#### TEXT UNDER STUDY

Broomstraw Brooms

May 30, 2024
Tom Poland

By Tom Poland

I call it broomstraw. Others broomsedge. Whatever you call it, it doesn’t kill my memories of my grandmother’s homemade brooms. About a yardstick long, they stood in corners throughout the house. That made them handy. They were simple. They were effective. They were attractive in a rustic way, golden shocks of broomstraw bunched tightly in place by black inner tube. And did I tell you they cost not a dime?

My grandmother lived a farm life and farm life taught her you didn’t have to buy essential items. You made them. Brooms? All she needed was a field of straw and a few lengths of inner tube. She didn’t use twine. That would loosen and you’d have a mess on your hands. She preferred inner tube. There was a time that when an old tire blew out, wore out, or just slap dab failed, its inner tube was worth salvaging. Those hardy people who survived the Great Depression found creative uses for many things. “Keep something seven years and you’ll find a new use for it” went the old saying.

Amber waves of broomstraw wait and wait and wait for broom makers.

Three books back and a good many years ago, photographer Robert Clark and I visited the Broom Lady in Boykin Mill, South Carolina. She made stick brooms from straw out of Laredo, Texas. Blond and stiff as hog bristles, her brooms could sweep the sea back. She dyed the straw to create a stick broom that rivaled a rainbow. She had a waiting list a mile long for her artsy brooms. I wonder, though. Did she ever make a broomstraw broom?

Nowadays folks buy stick brooms, high-dollar vacuums, and those push-button Swiffer things. In 2023 people spent $990 million on floor vacuums. Broomstraw is free.

I photographed a field of broomstraw up in North Carolina. It had enough straw to make hundreds of brooms. My grandmother would have turned that field into a broomstraw factory. Tell me readers; do folks still make brooms from broomstraw? I say no, though I hope someone does. It’s uplifting to think that ordinary people still make simple brooms from broomsedge.

########

(APPLY WHAT YOU READ)
a - List the cleaning products that the essay on broomstraw brooms says folks buy nowadays.
b - From the essay on broomstraw brooms, reproduce the stretch from "I photographed a" through "brooms from broomsedge." word for word.
c - Write the next part of the essay on broomstraw brooms, picking up after its final sentence.

#### DATA FOR REVIEW

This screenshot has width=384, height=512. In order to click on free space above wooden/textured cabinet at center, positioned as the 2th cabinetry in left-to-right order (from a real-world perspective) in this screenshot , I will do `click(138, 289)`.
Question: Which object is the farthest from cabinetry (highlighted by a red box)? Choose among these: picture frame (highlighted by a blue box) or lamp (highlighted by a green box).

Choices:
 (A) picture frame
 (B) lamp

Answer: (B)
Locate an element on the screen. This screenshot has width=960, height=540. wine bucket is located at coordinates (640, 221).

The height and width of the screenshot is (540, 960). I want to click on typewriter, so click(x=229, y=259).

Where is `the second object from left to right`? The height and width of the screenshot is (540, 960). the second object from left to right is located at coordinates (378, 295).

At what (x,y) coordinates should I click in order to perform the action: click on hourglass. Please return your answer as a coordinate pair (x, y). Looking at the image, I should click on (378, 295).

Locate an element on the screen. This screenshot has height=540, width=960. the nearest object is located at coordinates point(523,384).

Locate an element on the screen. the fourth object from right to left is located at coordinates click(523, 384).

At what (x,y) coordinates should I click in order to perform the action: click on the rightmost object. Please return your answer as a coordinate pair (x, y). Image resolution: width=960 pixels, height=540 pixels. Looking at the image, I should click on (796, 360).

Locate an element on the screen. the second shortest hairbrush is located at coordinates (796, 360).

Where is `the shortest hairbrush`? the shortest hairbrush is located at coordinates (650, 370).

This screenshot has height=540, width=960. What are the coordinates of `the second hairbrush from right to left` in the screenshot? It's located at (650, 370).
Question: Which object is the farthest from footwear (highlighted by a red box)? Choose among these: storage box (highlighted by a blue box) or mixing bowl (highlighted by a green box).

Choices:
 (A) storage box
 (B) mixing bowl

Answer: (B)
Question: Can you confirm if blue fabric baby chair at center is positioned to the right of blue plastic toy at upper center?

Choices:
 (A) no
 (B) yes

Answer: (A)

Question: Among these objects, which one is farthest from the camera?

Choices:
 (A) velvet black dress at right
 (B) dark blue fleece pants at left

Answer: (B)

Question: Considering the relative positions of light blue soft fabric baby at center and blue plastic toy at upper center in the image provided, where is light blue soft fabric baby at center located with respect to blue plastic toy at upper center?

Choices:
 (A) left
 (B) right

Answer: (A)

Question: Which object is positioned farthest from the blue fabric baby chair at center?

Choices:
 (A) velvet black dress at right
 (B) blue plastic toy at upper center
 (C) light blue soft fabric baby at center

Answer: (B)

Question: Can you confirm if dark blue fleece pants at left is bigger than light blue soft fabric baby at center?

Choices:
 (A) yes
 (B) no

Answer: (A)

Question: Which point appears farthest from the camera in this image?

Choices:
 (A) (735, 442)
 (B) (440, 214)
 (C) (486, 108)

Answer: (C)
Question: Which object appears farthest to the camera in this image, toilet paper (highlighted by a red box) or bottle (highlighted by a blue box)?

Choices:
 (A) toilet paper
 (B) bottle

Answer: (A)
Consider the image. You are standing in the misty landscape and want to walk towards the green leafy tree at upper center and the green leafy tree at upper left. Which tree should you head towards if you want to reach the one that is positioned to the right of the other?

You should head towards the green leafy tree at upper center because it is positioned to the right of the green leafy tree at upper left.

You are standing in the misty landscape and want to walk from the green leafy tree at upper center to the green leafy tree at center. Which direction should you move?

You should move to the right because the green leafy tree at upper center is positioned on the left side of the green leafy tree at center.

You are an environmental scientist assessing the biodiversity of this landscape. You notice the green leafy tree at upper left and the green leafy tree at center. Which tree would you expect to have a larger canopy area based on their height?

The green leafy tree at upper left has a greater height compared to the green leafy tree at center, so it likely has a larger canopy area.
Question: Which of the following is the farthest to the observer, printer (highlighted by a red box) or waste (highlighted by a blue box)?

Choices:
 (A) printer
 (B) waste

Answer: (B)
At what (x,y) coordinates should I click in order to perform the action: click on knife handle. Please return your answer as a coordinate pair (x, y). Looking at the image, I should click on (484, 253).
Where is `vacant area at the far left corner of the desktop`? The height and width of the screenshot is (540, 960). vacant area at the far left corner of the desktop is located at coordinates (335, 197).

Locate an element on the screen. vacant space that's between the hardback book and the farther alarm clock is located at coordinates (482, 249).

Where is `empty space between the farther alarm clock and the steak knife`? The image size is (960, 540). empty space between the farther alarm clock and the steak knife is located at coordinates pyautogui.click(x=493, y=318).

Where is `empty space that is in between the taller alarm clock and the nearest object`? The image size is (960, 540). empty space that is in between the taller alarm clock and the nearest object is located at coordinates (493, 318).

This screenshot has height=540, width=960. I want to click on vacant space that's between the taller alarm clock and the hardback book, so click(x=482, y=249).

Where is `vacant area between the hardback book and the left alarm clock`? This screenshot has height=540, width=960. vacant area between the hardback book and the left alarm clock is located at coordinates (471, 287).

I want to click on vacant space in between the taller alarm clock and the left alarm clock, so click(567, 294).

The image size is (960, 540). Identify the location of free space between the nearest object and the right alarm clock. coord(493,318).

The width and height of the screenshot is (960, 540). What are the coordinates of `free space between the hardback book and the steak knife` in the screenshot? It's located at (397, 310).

########

(SOLVED PROBLEMS)
a - stick brooms, high-dollar vacuums, push-button Swiffer things

b -
I photographed a field of broomstraw up in North Carolina. It had enough straw to make hundreds of brooms. My grandmother would have turned that field into a broomstraw factory. Tell me readers; do folks still make brooms from broomstraw? I say no, though I hope someone does. It’s uplifting to think that ordinary people still make simple brooms from broomsedge.

c -
My grandmother was tall. I see her now walking through a field of broomstraw, leaning over to gather straw. Back home she cut the ends clean and patted them into place, much as a smoker will tap his cigarette a few times. She’d firm up a good hand’s worth of straw, wrap a length of inner tube around the truncated ends, squeezing them tight as nails. Several other lengths spaced just so solidified the broom. It had no stick. The tightly squeezed straw was the handle. With the business end ready for service, she swept up life’s detritus as quietly as falling ash.

My grandmother lived simply, as people once did. Those days are gone. And handmade brooms are gone except perhaps in some history village where one stands by an old oak bucket, but fields of broomsedge still grow and when I see one, I harvest memories.

Times change and what used to be a field of brooms in waiting is now just a nuisance to the farmer. Still, it makes for a beautiful setting, something that artist, Andrew Wyeth, might have painted.

Here’s to my grandmother for making good use of natural things. When we fished the farm ponds and gave out of worms, she’d turn over a few cow piles (sun-baked cakes, as Mom referred to them), and we had a new supply of bait. She churned her own butter too, golden mounds of glistening butter, but that’s a story for another day.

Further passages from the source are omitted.